Copy each line of the entries below word for word, with nothing changed, added, or left out.

____

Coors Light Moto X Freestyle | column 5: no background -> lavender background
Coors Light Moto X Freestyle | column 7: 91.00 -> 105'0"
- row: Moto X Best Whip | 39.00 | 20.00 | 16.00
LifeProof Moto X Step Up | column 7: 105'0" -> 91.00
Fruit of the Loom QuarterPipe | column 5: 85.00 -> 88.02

____

Solution for this exercise:
Coors Light Moto X Freestyle | column 5: no background -> lavender background
Coors Light Moto X Freestyle | column 7: 91.00 -> 105'0"
- row: Moto X Best Whip | 39.00 | 20.00 | 16.00
LifeProof Moto X Step Up | column 7: 105'0" -> 91.00
Fruit of the Loom QuarterPipe | column 5: 85.00 -> 88.02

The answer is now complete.